[Start of Attachment]
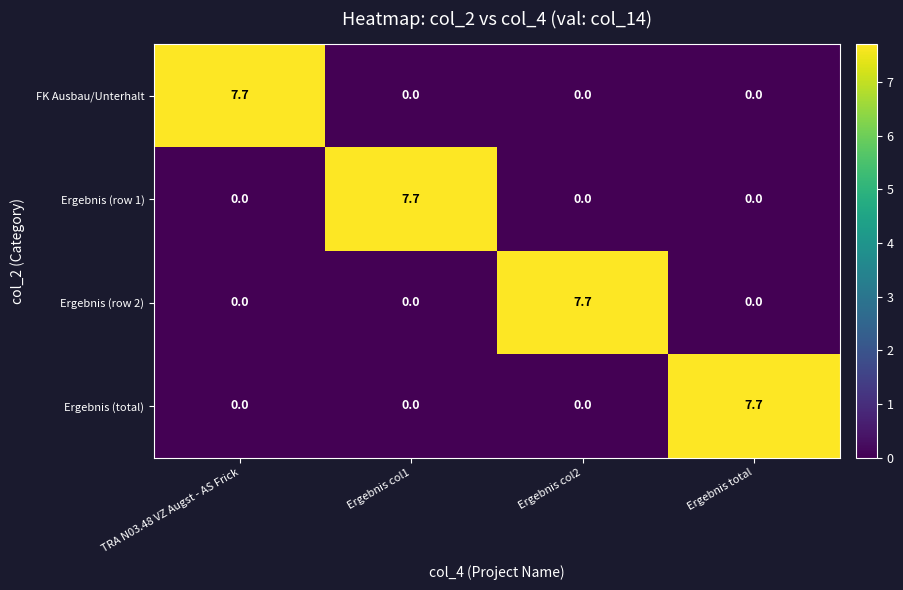

Reading right to left, transcribe all the data shown in this chart.

FK Ausbau/Unterhalt: Ergebnis total=0.0	Ergebnis col2=0.0	Ergebnis col1=0.0	TRA N03.48 VZ Augst - AS Frick=7.7
Ergebnis (row 1): Ergebnis total=0.0	Ergebnis col2=0.0	Ergebnis col1=7.7	TRA N03.48 VZ Augst - AS Frick=0.0
Ergebnis (row 2): Ergebnis total=0.0	Ergebnis col2=7.7	Ergebnis col1=0.0	TRA N03.48 VZ Augst - AS Frick=0.0
Ergebnis (total): Ergebnis total=7.7	Ergebnis col2=0.0	Ergebnis col1=0.0	TRA N03.48 VZ Augst - AS Frick=0.0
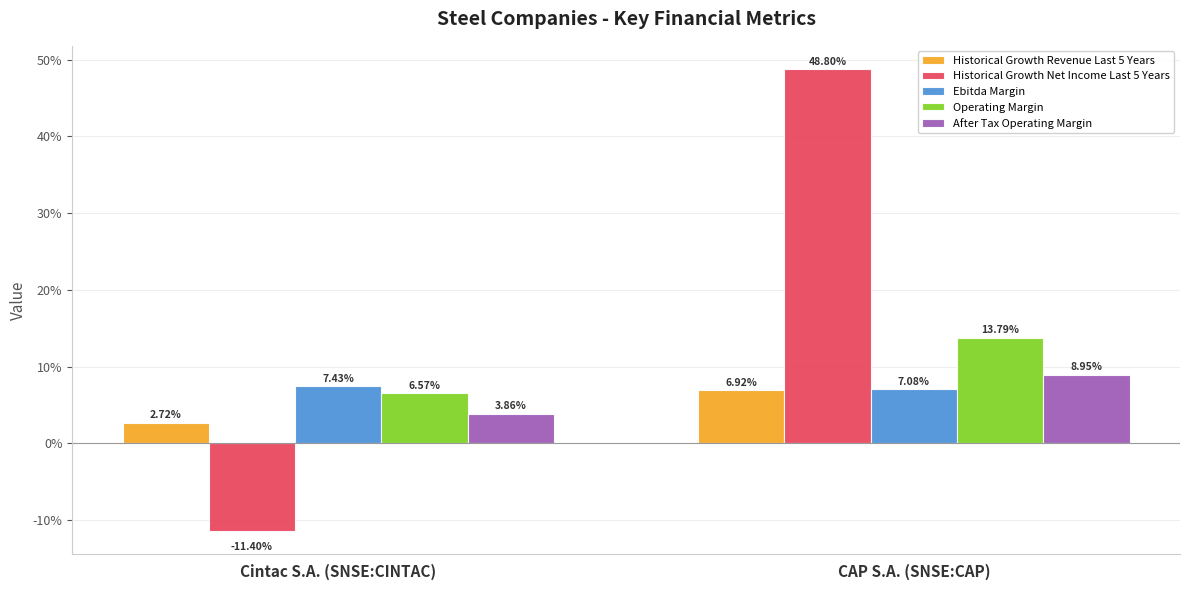

Count the Operating Margin values in the range 0 to 1.

2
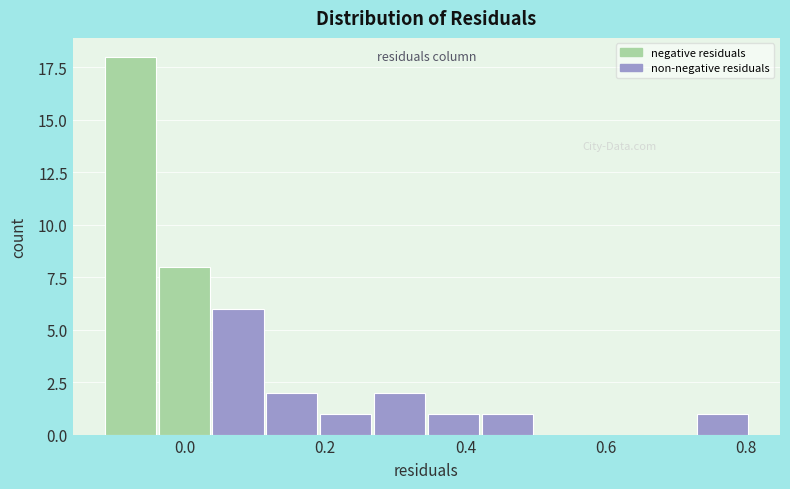

Around what value on the x-axis is the tallest bar? Give the approximate position of its centre, as read against the axis.

-0.08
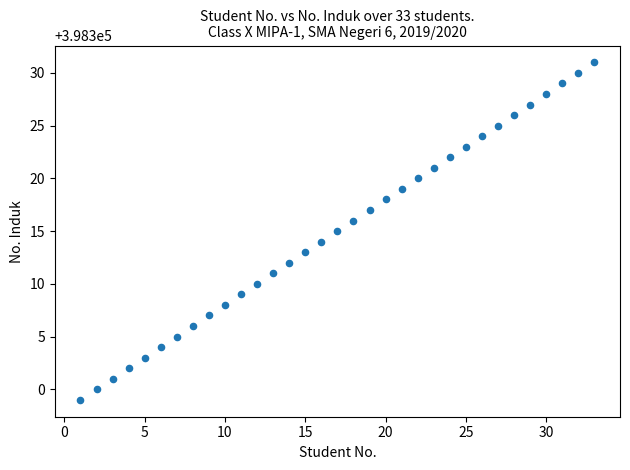

What is the range of X values (max minus min)?

32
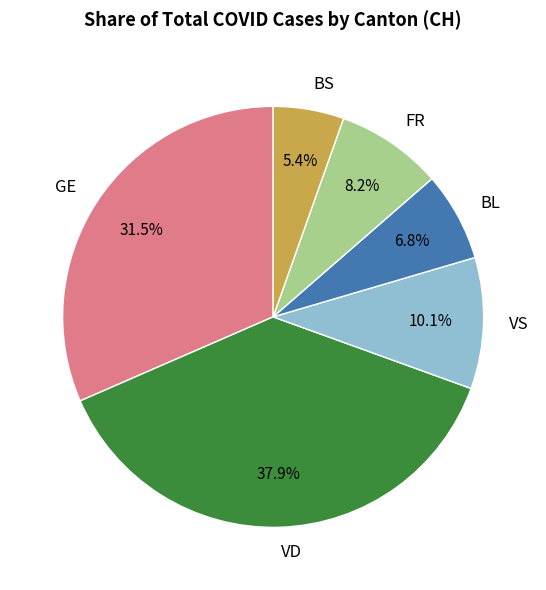

Which has a higher value, VD or BS?

VD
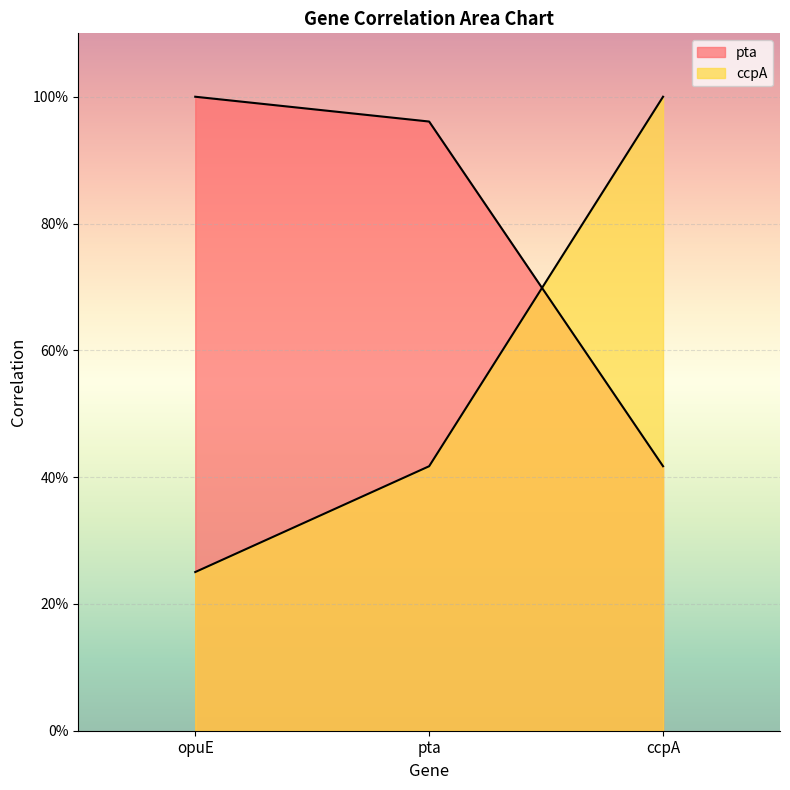

True or false: pta has a value of 0.4 at opuE.

False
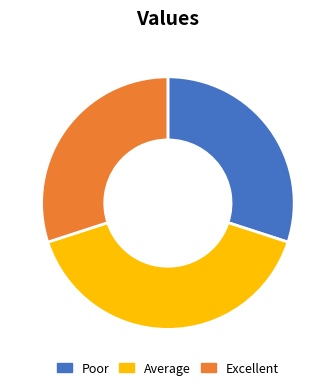

How many slices are in this pie chart?

3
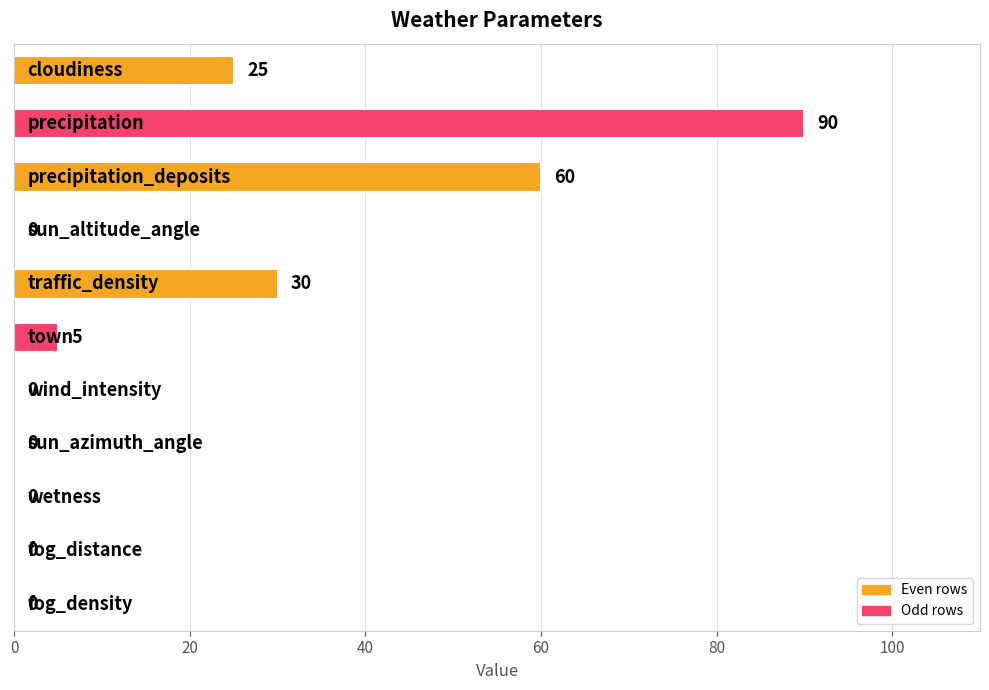

What is the sum of all values?

210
[End of Attachment]
- Directions -
Replace "chart" with "graph" in every item above, changing nothing else, and leave the pictures out.

- Written response -
Reading right to left, transcribe all the data shown in this graph.

FK Ausbau/Unterhalt: Ergebnis total=0.0	Ergebnis col2=0.0	Ergebnis col1=0.0	TRA N03.48 VZ Augst - AS Frick=7.7
Ergebnis (row 1): Ergebnis total=0.0	Ergebnis col2=0.0	Ergebnis col1=7.7	TRA N03.48 VZ Augst - AS Frick=0.0
Ergebnis (row 2): Ergebnis total=0.0	Ergebnis col2=7.7	Ergebnis col1=0.0	TRA N03.48 VZ Augst - AS Frick=0.0
Ergebnis (total): Ergebnis total=7.7	Ergebnis col2=0.0	Ergebnis col1=0.0	TRA N03.48 VZ Augst - AS Frick=0.0

Count the Operating Margin values in the range 0 to 1.

2

Around what value on the x-axis is the tallest bar? Give the approximate position of its centre, as read against the axis.

-0.08

What is the range of X values (max minus min)?

32

Which has a higher value, VD or BS?

VD

True or false: pta has a value of 0.4 at opuE.

False

How many slices are in this pie graph?

3

What is the sum of all values?

210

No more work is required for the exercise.